| Stored records |
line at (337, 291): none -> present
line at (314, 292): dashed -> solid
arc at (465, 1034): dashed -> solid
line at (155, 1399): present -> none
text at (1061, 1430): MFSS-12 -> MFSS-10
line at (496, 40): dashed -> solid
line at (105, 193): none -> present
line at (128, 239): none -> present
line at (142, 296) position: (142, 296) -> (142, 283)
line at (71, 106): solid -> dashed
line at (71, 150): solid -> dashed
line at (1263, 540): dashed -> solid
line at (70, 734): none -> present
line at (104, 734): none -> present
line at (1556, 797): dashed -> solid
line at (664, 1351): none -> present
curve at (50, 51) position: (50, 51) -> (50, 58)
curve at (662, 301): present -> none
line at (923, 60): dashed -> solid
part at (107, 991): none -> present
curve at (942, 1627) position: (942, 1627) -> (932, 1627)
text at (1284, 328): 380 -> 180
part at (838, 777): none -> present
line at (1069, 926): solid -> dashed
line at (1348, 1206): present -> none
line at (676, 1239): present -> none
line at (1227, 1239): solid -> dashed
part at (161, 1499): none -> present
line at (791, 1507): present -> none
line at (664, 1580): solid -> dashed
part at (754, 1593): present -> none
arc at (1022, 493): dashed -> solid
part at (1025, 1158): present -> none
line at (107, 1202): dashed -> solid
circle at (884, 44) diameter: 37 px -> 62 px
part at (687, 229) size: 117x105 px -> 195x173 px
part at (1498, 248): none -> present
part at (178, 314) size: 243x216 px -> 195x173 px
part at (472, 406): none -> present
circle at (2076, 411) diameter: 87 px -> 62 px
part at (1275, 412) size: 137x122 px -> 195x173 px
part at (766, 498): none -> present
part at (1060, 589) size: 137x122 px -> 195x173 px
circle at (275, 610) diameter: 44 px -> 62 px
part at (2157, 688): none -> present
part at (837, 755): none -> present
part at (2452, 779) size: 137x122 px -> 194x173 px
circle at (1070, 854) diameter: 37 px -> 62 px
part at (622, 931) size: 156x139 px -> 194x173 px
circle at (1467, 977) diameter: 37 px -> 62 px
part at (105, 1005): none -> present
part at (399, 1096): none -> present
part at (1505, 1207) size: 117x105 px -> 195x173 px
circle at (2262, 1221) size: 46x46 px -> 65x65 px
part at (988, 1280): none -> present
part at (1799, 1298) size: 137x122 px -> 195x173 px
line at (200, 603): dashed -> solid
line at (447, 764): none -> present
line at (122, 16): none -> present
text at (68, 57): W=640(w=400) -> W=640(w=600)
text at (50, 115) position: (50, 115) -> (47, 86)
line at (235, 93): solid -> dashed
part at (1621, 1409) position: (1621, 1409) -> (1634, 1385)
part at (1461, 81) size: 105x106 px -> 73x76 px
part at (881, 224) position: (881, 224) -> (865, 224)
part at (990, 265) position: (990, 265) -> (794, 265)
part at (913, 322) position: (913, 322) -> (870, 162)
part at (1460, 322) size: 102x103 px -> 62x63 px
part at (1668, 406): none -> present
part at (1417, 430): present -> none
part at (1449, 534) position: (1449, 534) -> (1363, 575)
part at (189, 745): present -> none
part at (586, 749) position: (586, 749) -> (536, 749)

| Stated goal |
Please report every line of the data above that contains the word "size", treating uppercase and lowercase as different.

| The solution |
part at (687, 229) size: 117x105 px -> 195x173 px
part at (178, 314) size: 243x216 px -> 195x173 px
part at (1275, 412) size: 137x122 px -> 195x173 px
part at (1060, 589) size: 137x122 px -> 195x173 px
part at (2452, 779) size: 137x122 px -> 194x173 px
part at (622, 931) size: 156x139 px -> 194x173 px
part at (1505, 1207) size: 117x105 px -> 195x173 px
circle at (2262, 1221) size: 46x46 px -> 65x65 px
part at (1799, 1298) size: 137x122 px -> 195x173 px
part at (1461, 81) size: 105x106 px -> 73x76 px
part at (1460, 322) size: 102x103 px -> 62x63 px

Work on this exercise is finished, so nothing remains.